9-5. Recall the divorce rate example from Chapter 5. Repeat that analysis, using ulam this time, fitting models m5.1, m5.2, and m5.3. Use compare to compare the models on the basis of WAIC or PSIS. To use WAIC or PSIS with ulam, you need add the argument log_log=TRUE. Explain the model comparison results.

# load data and copy
data(WaffleDivorce)
d <- WaffleDivorce

# standardize variables
d$D <- standardize( d$Divorce )
d$M <- standardize( d$Marriage )
d$A <- standardize( d$MedianAgeMarriage )

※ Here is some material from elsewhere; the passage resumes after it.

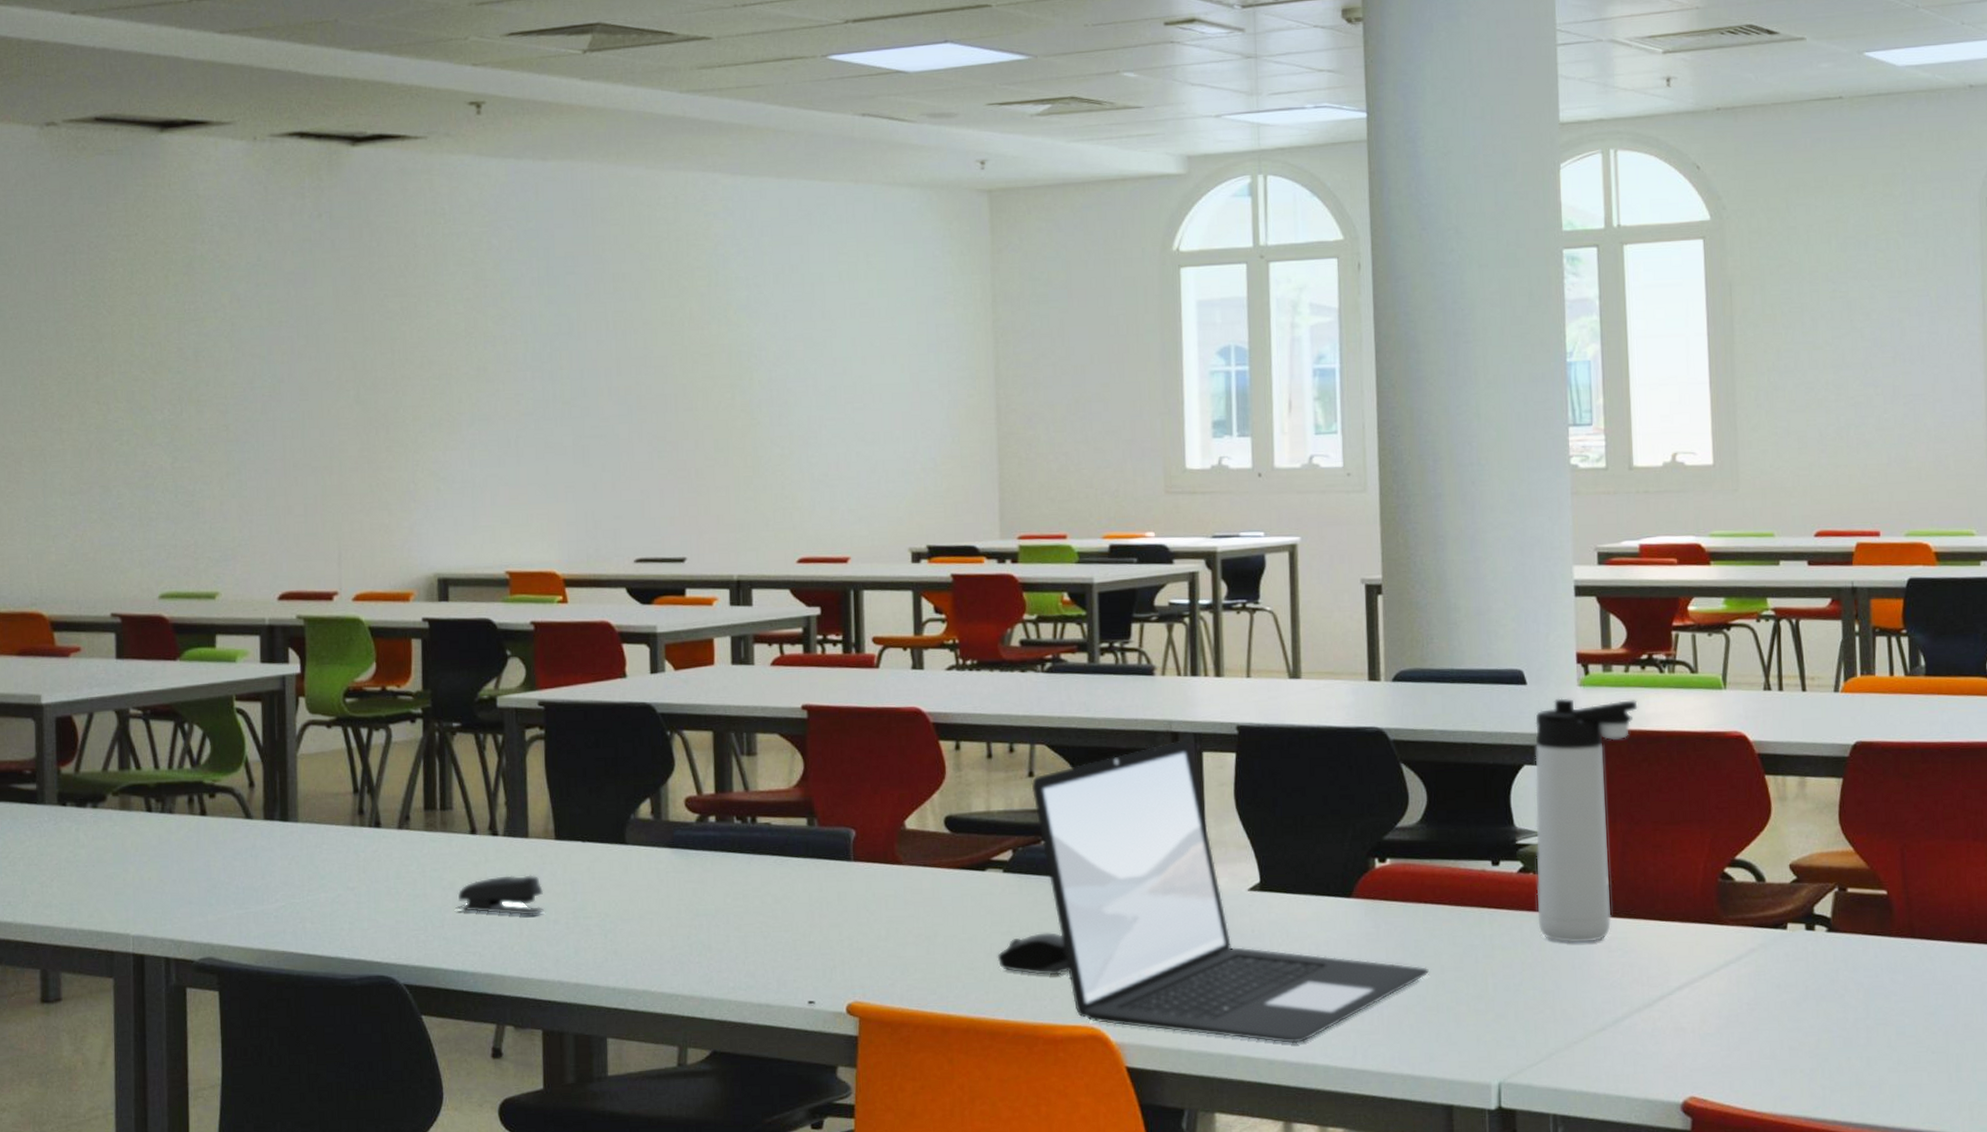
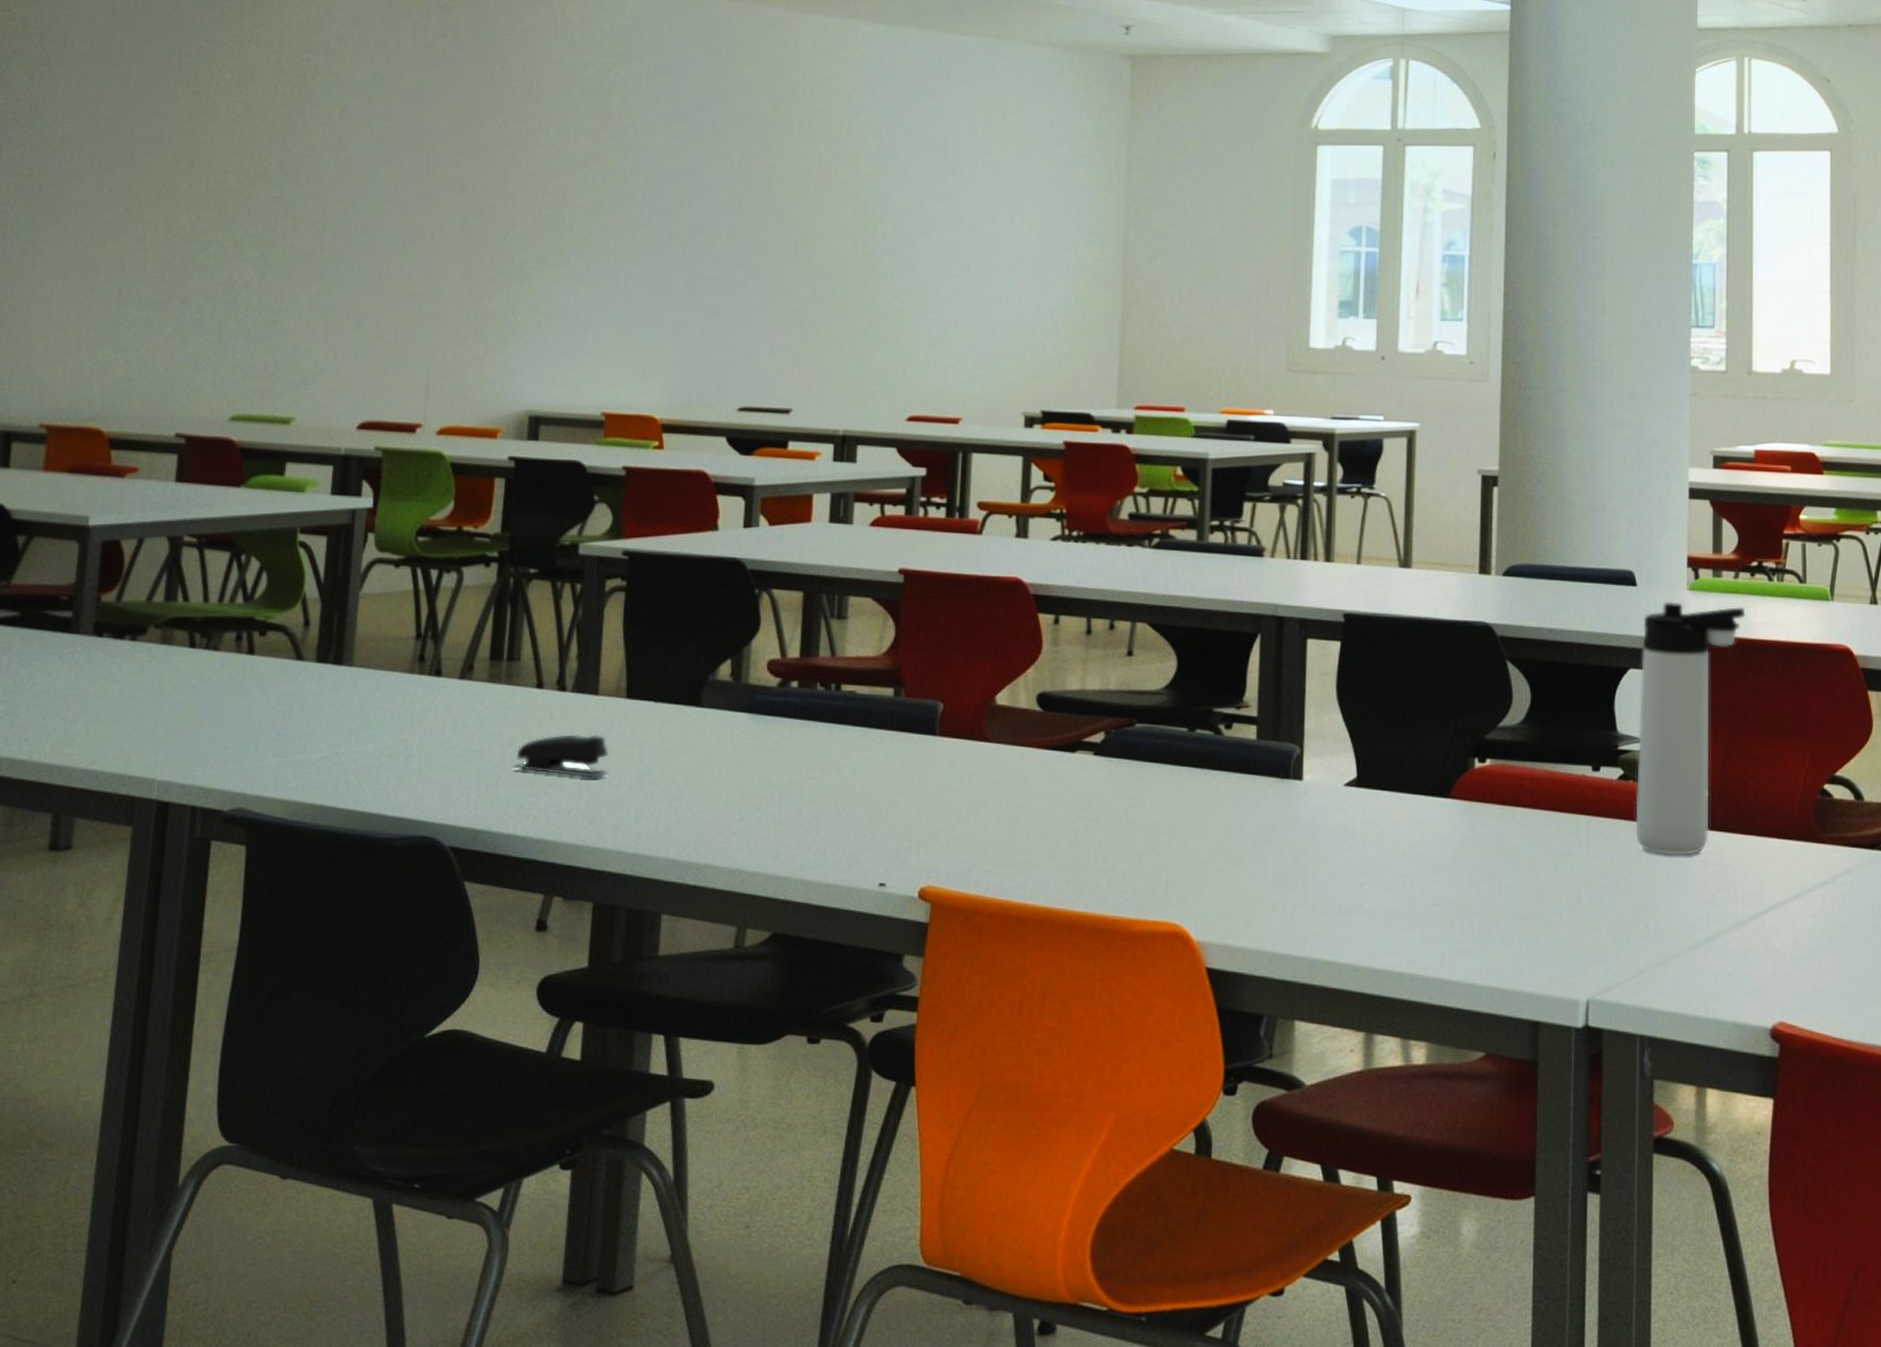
computer mouse: present [997,932,1069,976] -> none [1080,821,1155,867]
laptop: present [1031,740,1429,1044] -> none [1129,625,1523,950]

d_trim <- list(D = d$D, M = d$M, A = d$A)

m5.1 <- ulam(
  alist(
    D ~ dnorm(mu, sigma),
    mu <- a + bA * A,
    a ~ dnorm(0, 0.2),
    bA ~ dnorm(0, 0.5),
    sigma ~ dexp(1)
  ),
  data = d_trim,
  chains = 4, 
  cores = 4,
  log_lik = TRUE # this is needed to get the terms for calculating PSIS or WAIC instead log_log
)

m5.2 <- ulam(
  alist(
    D ~ dnorm(mu, sigma),
    mu <- a + bM * M,
    a ~ dnorm(0, 0.2),
    bM ~ dnorm(0, 0.5),
    sigma ~ dexp(1)
  ),
  data = d_trim,
  chains = 4, 
  cores = 4,
  log_lik = TRUE # this is needed to get the terms for calculating PSIS or WAIC instead log_log
)

m5.3 <- ulam(
  alist(
    D ~ dnorm(mu, sigma),
    mu <- a + bA * A + bM * M,
    a ~ dnorm(0, 0.2),
    bA ~ dnorm(0, 0.5),
    bM ~ dnorm(0, 0.5),
    sigma ~ dexp(1)
  ),
  data = d_trim,
  chains = 4, 
  cores = 4,
  log_lik = TRUE # this is needed to get the terms for calculating PSIS or WAIC instead log_log
)

set.seed(77)
compare( m5.1 , m5.2 , m5.3 , func=WAIC )

##          WAIC        SE    dWAIC      dSE    pWAIC      weight
## m5.1 125.6568 12.691826  0.00000       NA 3.587915 0.742878898
## m5.3 127.7844 12.858339  2.12763 0.742790 4.833452 0.256394688
## m5.2 139.5171  9.876543 13.86034 9.293044 3.058939 0.000726414

# Model m5.1 with only median age at marriage as a predictor performs best, but is not really distinguishable from model m5.3. However, the model with marriage rate only, m5.2 clearly performs worse than both.